SÃO PAULO — Neste domingo, 12, a defesa de Eduardo Cunha, que já foi deputado federal e presidente da Câmara dos Deputados, declarou que ele não tem conhecimento de quaisquer irregularidades na tramitação de emendas parlamentares. Essa afirmação surge após a Polícia Federal (PF) apontar que Cunha e Valdemar Costa Neto, presidente do PL, poderiam ter utilizado a mesma operadora dentro da Câmara para influenciar a destinação de emendas.
A defesa de Cunha enfatiza que ele não participou, subscreveu ou formalizou nenhuma das emendas citadas na decisão do ministro Flávio Dino, do Supremo Tribunal Federal (STF), que determinou o bloqueio de bens de Cunha até o limite de R$ 6 milhões. A investigação da Operação Transparência revela que esse montante foi direcionado a municípios de Minas Gerais por meio de 21 emendas parlamentares, mesmo ele não ocupando um cargo eletivo.
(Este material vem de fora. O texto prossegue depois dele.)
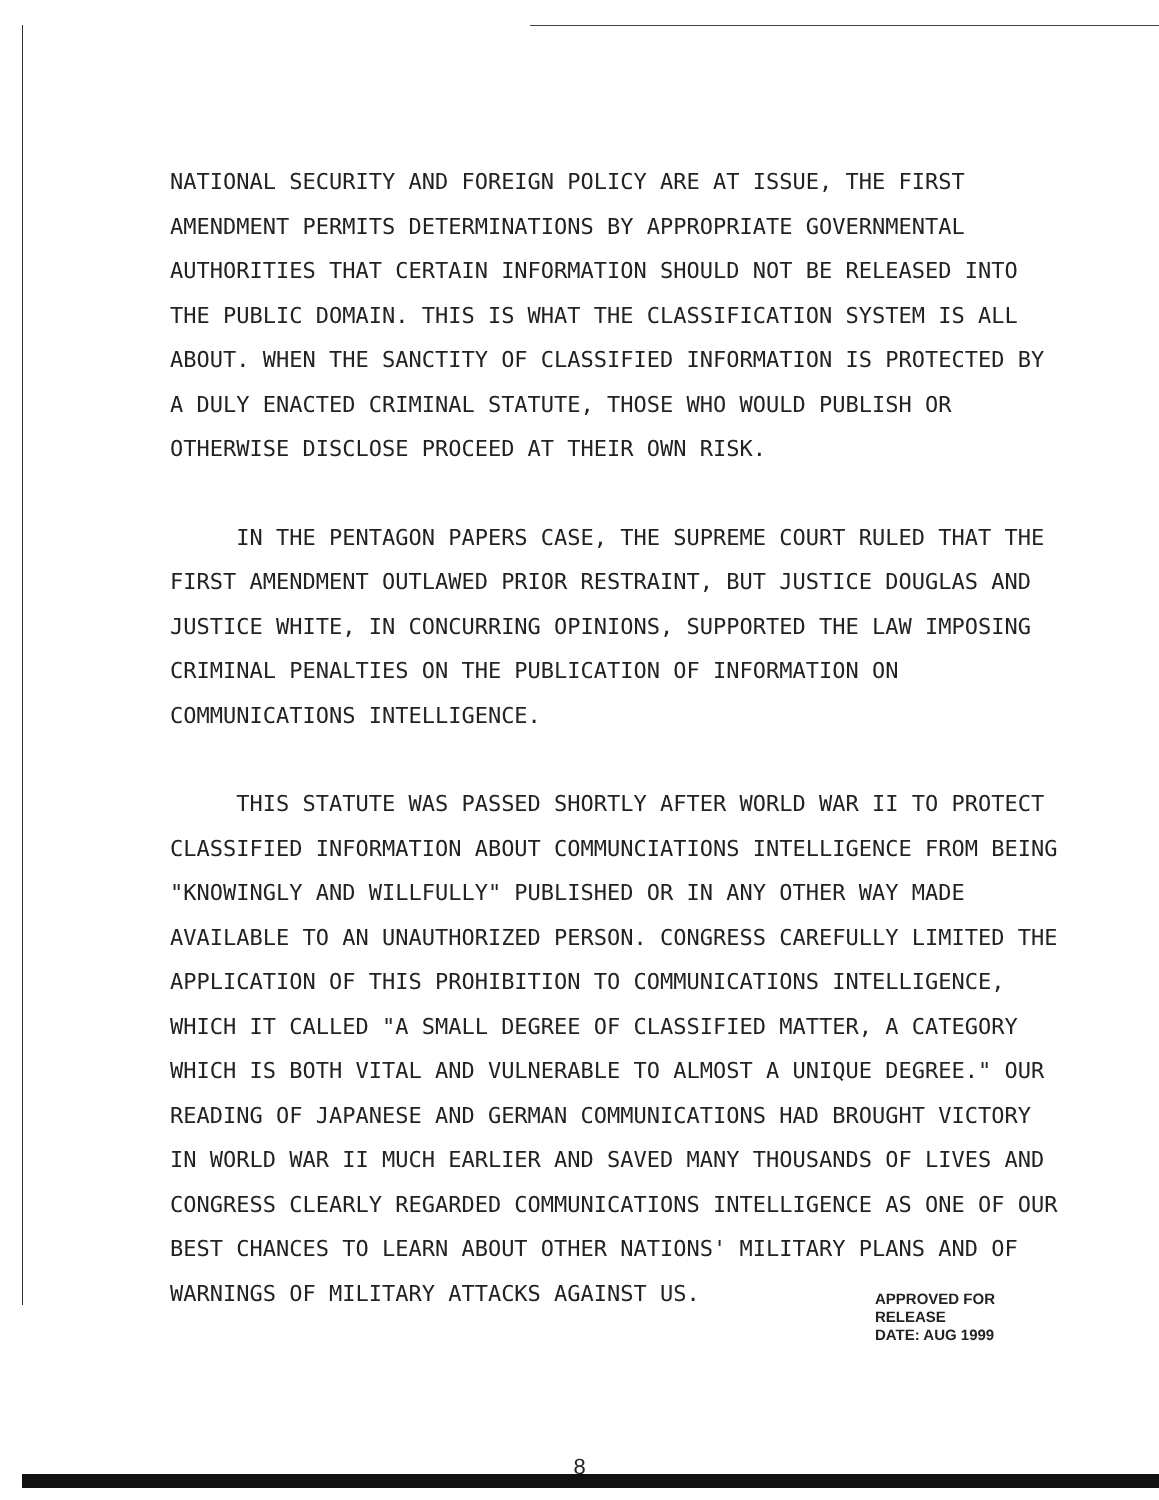NATIONAL SECURITY AND FOREIGN POLICY ARE AT ISSUE, THE FIRST AMENDMENT PERMITS DETERMINATIONS BY APPROPRIATE GOVERNMENTAL AUTHORITIES THAT CERTAIN INFORMATION SHOULD NOT BE RELEASED INTO THE PUBLIC DOMAIN. THIS IS WHAT THE CLASSIFICATION SYSTEM IS ALL ABOUT. WHEN THE SANCTITY OF CLASSIFIED INFORMATION IS PROTECTED BY A DULY ENACTED CRIMINAL STATUTE, THOSE WHO WOULD PUBLISH OR OTHERWISE DISCLOSE PROCEED AT THEIR OWN RISK.
IN THE PENTAGON PAPERS CASE, THE SUPREME COURT RULED THAT THE FIRST AMENDMENT OUTLAWED PRIOR RESTRAINT, BUT JUSTICE DOUGLAS AND JUSTICE WHITE, IN CONCURRING OPINIONS, SUPPORTED THE LAW IMPOSING CRIMINAL PENALTIES ON THE PUBLICATION OF INFORMATION ON COMMUNICATIONS INTELLIGENCE.
THIS STATUTE WAS PASSED SHORTLY AFTER WORLD WAR II TO PROTECT CLASSIFIED INFORMATION ABOUT COMMUNCIATIONS INTELLIGENCE FROM BEING "KNOWINGLY AND WILLFULLY" PUBLISHED OR IN ANY OTHER WAY MADE AVAILABLE TO AN UNAUTHORIZED PERSON. CONGRESS CAREFULLY LIMITED THE APPLICATION OF THIS PROHIBITION TO COMMUNICATIONS INTELLIGENCE, WHICH IT CALLED "A SMALL DEGREE OF CLASSIFIED MATTER, A CATEGORY WHICH IS BOTH VITAL AND VULNERABLE TO ALMOST A UNIQUE DEGREE." OUR READING OF JAPANESE AND GERMAN COMMUNICATIONS HAD BROUGHT VICTORY IN WORLD WAR II MUCH EARLIER AND SAVED MANY THOUSANDS OF LIVES AND CONGRESS CLEARLY REGARDED COMMUNICATIONS INTELLIGENCE AS ONE OF OUR BEST CHANCES TO LEARN ABOUT OTHER NATIONS' MILITARY PLANS AND OF WARNINGS OF MILITARY ATTACKS AGAINST US.
APPROVED FOR RELEASE
DATE: AUG 1999
8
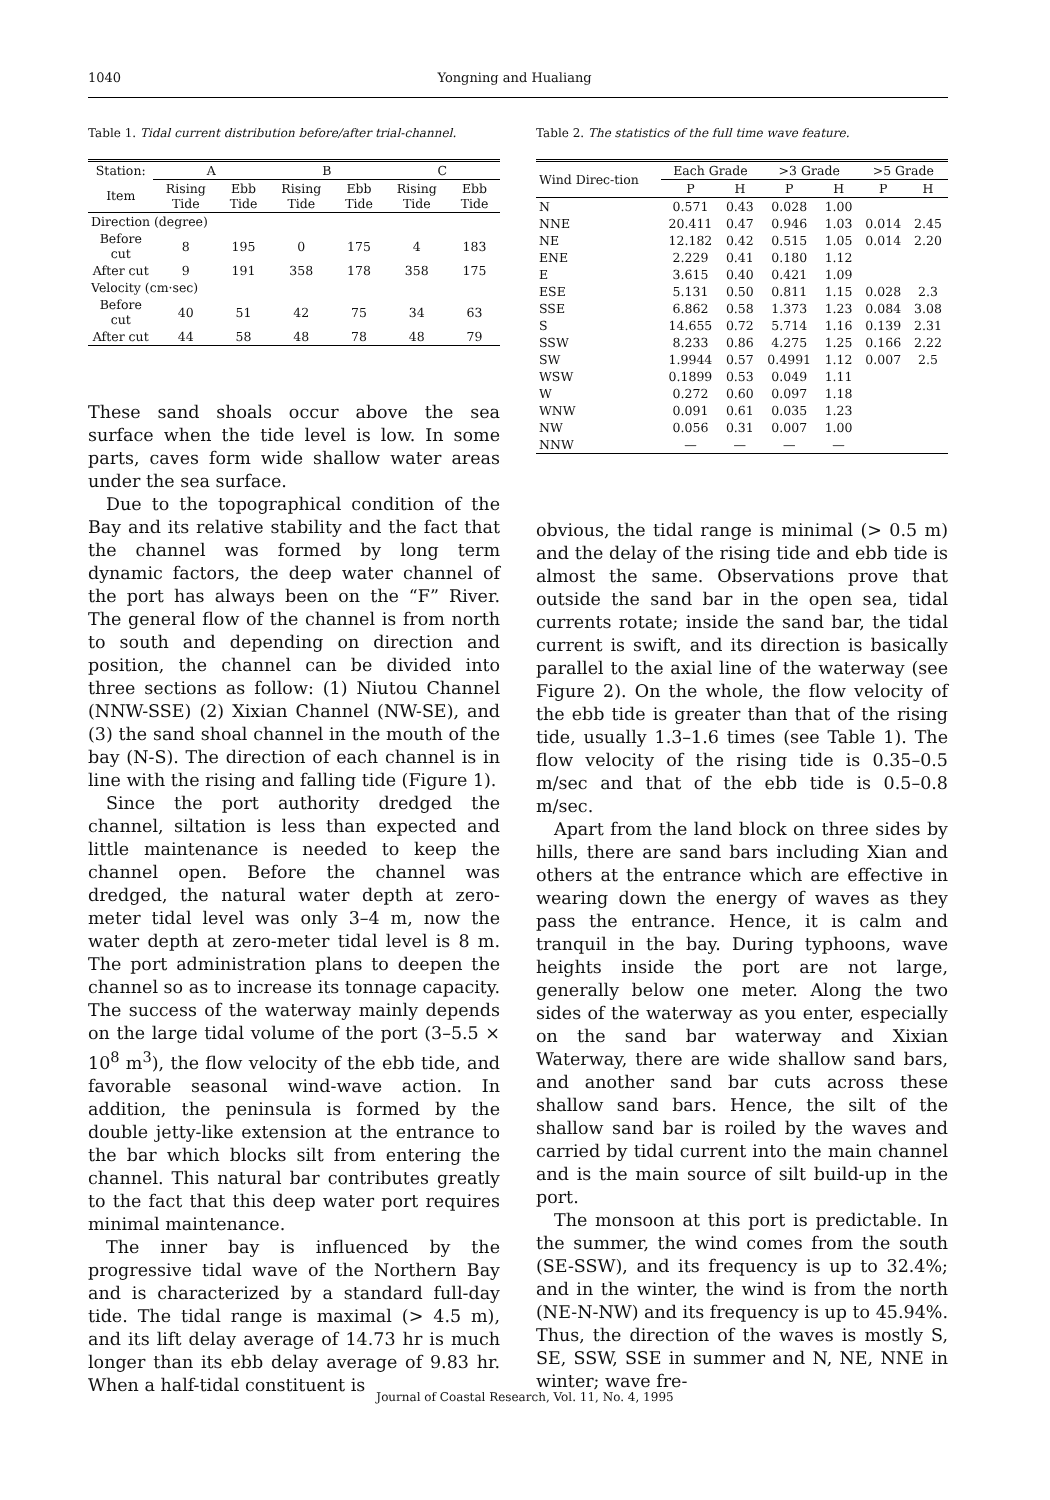1040 Yongning and Hualiang
Table 1. Tidal current distribution before/after trial-channel.
| Station: | A | | B | | C | |
| Item | Rising Tide | Ebb Tide | Rising Tide | Ebb Tide | Rising Tide | Ebb Tide |
| Direction (degree) | | | | | | |
| Before cut | 8 | 195 | 0 | 175 | 4 | 183 |
| After cut | 9 | 191 | 358 | 178 | 358 | 175 |
| Velocity (cm·sec) | | | | | | |
| Before cut | 40 | 51 | 42 | 75 | 34 | 63 |
| After cut | 44 | 58 | 48 | 78 | 48 | 79 |
These sand shoals occur above the sea surface when the tide level is low. In some parts, caves form wide shallow water areas under the sea surface.
Due to the topographical condition of the Bay and its relative stability and the fact that the channel was formed by long term dynamic factors, the deep water channel of the port has always been on the “F” River. The general flow of the channel is from north to south and depending on direction and position, the channel can be divided into three sections as follow: (1) Niutou Channel (NNW-SSE) (2) Xixian Channel (NW-SE), and (3) the sand shoal channel in the mouth of the bay (N-S). The direction of each channel is in line with the rising and falling tide (Figure 1).
Since the port authority dredged the channel, siltation is less than expected and little maintenance is needed to keep the channel open. Before the channel was dredged, the natural water depth at zero-meter tidal level was only 3–4 m, now the water depth at zero-meter tidal level is 8 m. The port administration plans to deepen the channel so as to increase its tonnage capacity. The success of the waterway mainly depends on the large tidal volume of the port (3–5.5 × 10<sup>8</sup> m<sup>3</sup>), the flow velocity of the ebb tide, and favorable seasonal wind-wave action. In addition, the peninsula is formed by the double jetty-like extension at the entrance to the bar which blocks silt from entering the channel. This natural bar contributes greatly to the fact that this deep water port requires minimal maintenance.
The inner bay is influenced by the progressive tidal wave of the Northern Bay and is characterized by a standard full-day tide. The tidal range is maximal (> 4.5 m), and its lift delay average of 14.73 hr is much longer than its ebb delay average of 9.83 hr. When a half-tidal constituent is
Table 2. The statistics of the full time wave feature.
| Wind Direc-tion | Each Grade | | >3 Grade | | >5 Grade | |
| | P | H | P | H | P | H |
| N | 0.571 | 0.43 | 0.028 | 1.00 | | |
| NNE | 20.411 | 0.47 | 0.946 | 1.03 | 0.014 | 2.45 |
| NE | 12.182 | 0.42 | 0.515 | 1.05 | 0.014 | 2.20 |
| ENE | 2.229 | 0.41 | 0.180 | 1.12 | | |
| E | 3.615 | 0.40 | 0.421 | 1.09 | | |
| ESE | 5.131 | 0.50 | 0.811 | 1.15 | 0.028 | 2.3 |
| SSE | 6.862 | 0.58 | 1.373 | 1.23 | 0.084 | 3.08 |
| S | 14.655 | 0.72 | 5.714 | 1.16 | 0.139 | 2.31 |
| SSW | 8.233 | 0.86 | 4.275 | 1.25 | 0.166 | 2.22 |
| SW | 1.9944 | 0.57 | 0.4991 | 1.12 | 0.007 | 2.5 |
| WSW | 0.1899 | 0.53 | 0.049 | 1.11 | | |
| W | 0.272 | 0.60 | 0.097 | 1.18 | | |
| WNW | 0.091 | 0.61 | 0.035 | 1.23 | | |
| NW | 0.056 | 0.31 | 0.007 | 1.00 | | |
| NNW | — | — | — | — | | |
obvious, the tidal range is minimal (> 0.5 m) and the delay of the rising tide and ebb tide is almost the same. Observations prove that outside the sand bar in the open sea, tidal currents rotate; inside the sand bar, the tidal current is swift, and its direction is basically parallel to the axial line of the waterway (see Figure 2). On the whole, the flow velocity of the ebb tide is greater than that of the rising tide, usually 1.3–1.6 times (see Table 1). The flow velocity of the rising tide is 0.35–0.5 m/sec and that of the ebb tide is 0.5–0.8 m/sec.
Apart from the land block on three sides by hills, there are sand bars including Xian and others at the entrance which are effective in wearing down the energy of waves as they pass the entrance. Hence, it is calm and tranquil in the bay. During typhoons, wave heights inside the port are not large, generally below one meter. Along the two sides of the waterway as you enter, especially on the sand bar waterway and Xixian Waterway, there are wide shallow sand bars, and another sand bar cuts across these shallow sand bars. Hence, the silt of the shallow sand bar is roiled by the waves and carried by tidal current into the main channel and is the main source of silt build-up in the port.
The monsoon at this port is predictable. In the summer, the wind comes from the south (SE-SSW), and its frequency is up to 32.4%; and in the winter, the wind is from the north (NE-N-NW) and its frequency is up to 45.94%. Thus, the direction of the waves is mostly S, SE, SSW, SSE in summer and N, NE, NNE in winter; wave fre-
Journal of Coastal Research, Vol. 11, No. 4, 1995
De acordo com a decisão de 40 páginas de Dino, as evidências sugerem que Eduardo Cunha atuava como um agente privado, exercendo influência política equivalente ou até superior à de parlamentares em exercício. Ele teria direcionado recursos federais sem qualquer autorização institucional, o que levanta sérias preocupações sobre a legalidade de suas ações.
A defesa de Cunha também ressaltou que tomou conhecimento do bloqueio patrimonial por meio da imprensa, e que até a decretação desse bloqueio, ele não havia sido intimado ou ouvido na investigação. Essa falta de comunicação é vista como um ponto crítico na defesa de Cunha, que afirma não ter recebido nenhum benefício indevido.
Por fim, é importante esclarecer que o valor de R$ 6,15 milhões mencionado refere-se ao total das emendas questionadas, que foram destinadas a municípios e outros beneficiários públicos. A decisão do STF não indica que Cunha tenha recebido qualquer vantagem, o que reforça a posição de sua defesa de que não houve irregularidades em suas ações.